The problem with this approach, Sower explains, is that the chemical used to sterilize the lampreys is expensive, extremely hazardous to humans and persistent in the treated lampreys. It is so toxic that there is only one place where it can be used: a special facility built for that purpose at a biological research center in Michigan. All of the lampreys to be treated have to be trucked to that facility, injected with the chemical and then returned to the rivers where they were caught.

Sower believes that bioengineering can provide a better solution. "I started in 1980 looking at whether you could control reproductive behavior through the brain," she explains. "Most people didn't think so, because lampreys are so primitive. But since they are seasonal and respond to environmental factors, I thought we could probably find some kind of brain control."

Fish and lamprey eel

Indeed, Sower has found a reproductive hormone that can be altered to sterilize male lampreys without affecting their sexual behavior. "Substituting the right amino acid in this hormone will produce an animal with no viable sperm. Those males will continue normal reproductive behavior, however, so females won't reject them," she says.

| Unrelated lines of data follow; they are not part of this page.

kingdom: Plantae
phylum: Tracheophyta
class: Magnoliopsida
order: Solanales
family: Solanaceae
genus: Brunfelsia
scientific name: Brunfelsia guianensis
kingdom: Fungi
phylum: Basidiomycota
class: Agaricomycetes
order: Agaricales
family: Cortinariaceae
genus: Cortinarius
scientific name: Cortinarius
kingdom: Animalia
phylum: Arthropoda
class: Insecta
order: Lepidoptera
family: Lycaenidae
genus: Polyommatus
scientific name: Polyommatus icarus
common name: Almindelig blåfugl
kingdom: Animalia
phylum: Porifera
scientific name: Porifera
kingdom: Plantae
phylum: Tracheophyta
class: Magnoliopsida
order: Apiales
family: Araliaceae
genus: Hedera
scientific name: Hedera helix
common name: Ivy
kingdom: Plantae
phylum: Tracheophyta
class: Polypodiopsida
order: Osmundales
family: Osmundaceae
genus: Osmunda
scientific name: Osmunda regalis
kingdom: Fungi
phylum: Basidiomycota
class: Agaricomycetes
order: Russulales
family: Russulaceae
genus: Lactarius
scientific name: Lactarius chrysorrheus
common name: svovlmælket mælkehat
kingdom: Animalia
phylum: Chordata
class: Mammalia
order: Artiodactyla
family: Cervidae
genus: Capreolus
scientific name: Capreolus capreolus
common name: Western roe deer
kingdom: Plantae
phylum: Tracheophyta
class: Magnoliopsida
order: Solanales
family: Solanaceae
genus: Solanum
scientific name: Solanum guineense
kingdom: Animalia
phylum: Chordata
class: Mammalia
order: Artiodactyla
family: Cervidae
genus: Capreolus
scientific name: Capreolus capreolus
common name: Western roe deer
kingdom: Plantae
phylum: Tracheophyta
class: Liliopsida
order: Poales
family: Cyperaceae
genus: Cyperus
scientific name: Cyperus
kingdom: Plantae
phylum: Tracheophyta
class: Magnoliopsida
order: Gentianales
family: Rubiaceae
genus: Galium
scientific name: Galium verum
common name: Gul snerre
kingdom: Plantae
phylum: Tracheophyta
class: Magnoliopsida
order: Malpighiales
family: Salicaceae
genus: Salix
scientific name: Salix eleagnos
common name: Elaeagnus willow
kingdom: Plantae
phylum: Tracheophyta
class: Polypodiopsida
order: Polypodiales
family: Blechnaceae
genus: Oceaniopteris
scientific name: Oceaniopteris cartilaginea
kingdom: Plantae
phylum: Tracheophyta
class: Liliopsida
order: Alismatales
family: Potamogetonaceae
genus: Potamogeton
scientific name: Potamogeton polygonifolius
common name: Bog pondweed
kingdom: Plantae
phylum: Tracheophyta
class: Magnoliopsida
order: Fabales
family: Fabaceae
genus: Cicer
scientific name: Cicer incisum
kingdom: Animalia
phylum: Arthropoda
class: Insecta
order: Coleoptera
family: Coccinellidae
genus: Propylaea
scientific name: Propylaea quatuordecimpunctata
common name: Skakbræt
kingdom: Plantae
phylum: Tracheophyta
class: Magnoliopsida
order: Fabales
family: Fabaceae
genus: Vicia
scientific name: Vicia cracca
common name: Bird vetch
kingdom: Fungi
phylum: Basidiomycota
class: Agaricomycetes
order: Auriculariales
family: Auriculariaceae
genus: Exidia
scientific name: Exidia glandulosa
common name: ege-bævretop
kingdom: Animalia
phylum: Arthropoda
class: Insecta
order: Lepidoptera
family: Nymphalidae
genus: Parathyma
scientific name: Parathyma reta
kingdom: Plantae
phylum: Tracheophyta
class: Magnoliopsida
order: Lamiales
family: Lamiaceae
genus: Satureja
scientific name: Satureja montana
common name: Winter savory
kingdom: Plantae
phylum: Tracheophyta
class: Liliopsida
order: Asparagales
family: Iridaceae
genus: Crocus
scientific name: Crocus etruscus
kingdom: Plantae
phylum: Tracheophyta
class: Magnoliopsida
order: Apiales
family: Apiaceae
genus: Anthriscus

The hormone in question is a protein made up of ten amino acids. Sower is designing an analog in which one amino acid will be changed. Much of her research has been devoted to finding the right amino acid through trial and error, a process complicated by the fact that tests can be conducted only once a year, when the lampreys are spawning.

The synthetic hormone that Sower is developing will be inexpensive to produce and harmless to humans and the environment. Biologists will be able to inject lampreys right at the fish ladders where they are collected and then return them to the water immediately. Even fish or animals that eat the lampreys after they spawn will be in no danger, because the synthetic hormone degrades rapidly, breaking down in the lamprey's body within a matter of hours.

"It has been a long process, but we are getting close," Sower says. "We hope to have our synthetic hormone approved by the Food and Drug Administration and available for use within five years."